> Instructions for the task: Please quote the rows below word for word, starting at the line that has "country: RU" and stopping after the last line of the rows, with both ends included. Leave the pictures out of your answer.

> Dataset excerpts:
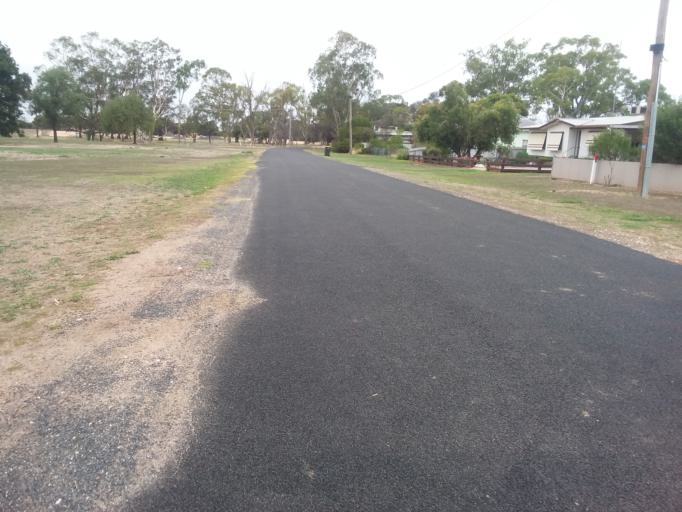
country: AU
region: Victoria
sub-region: Horsham
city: Horsham
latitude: -36.7407
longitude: 141.9383
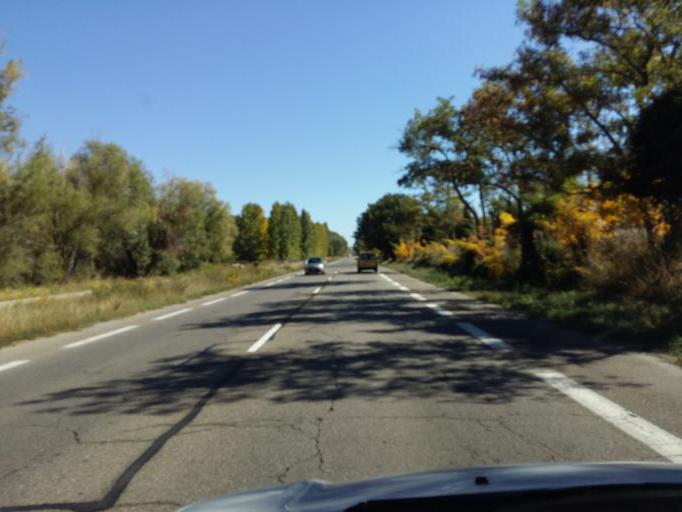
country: FR
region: Provence-Alpes-Cote d'Azur
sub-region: Departement du Vaucluse
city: Lauris
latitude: 43.7500
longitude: 5.2747
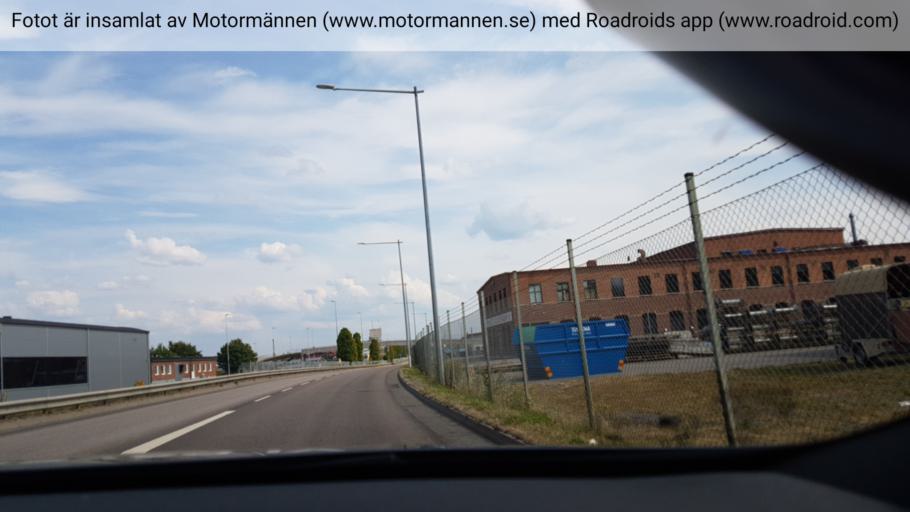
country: SE
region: Vaestra Goetaland
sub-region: Lidkopings Kommun
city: Lidkoping
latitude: 58.5038
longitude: 13.1653
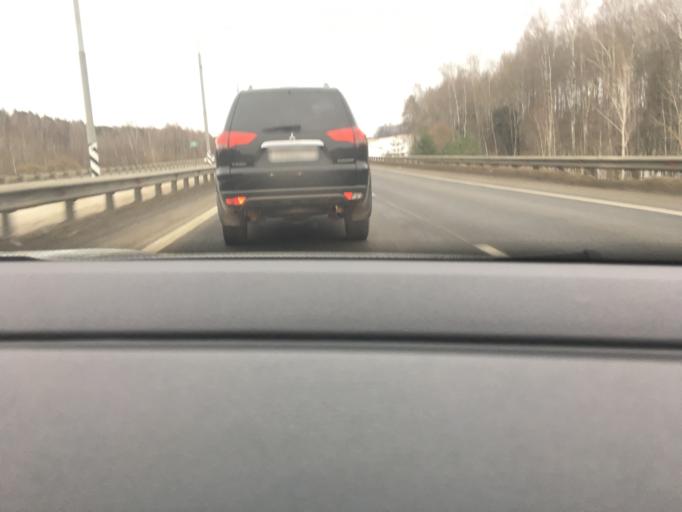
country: RU
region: Tula
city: Zaokskiy
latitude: 54.8191
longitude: 37.4756
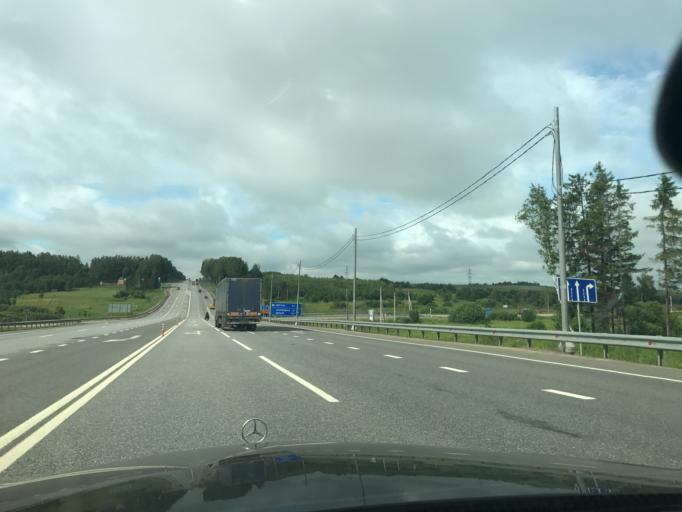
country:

> Solution below:
country: RU
region: Tula
city: Zaokskiy
latitude: 54.8191
longitude: 37.4756
country:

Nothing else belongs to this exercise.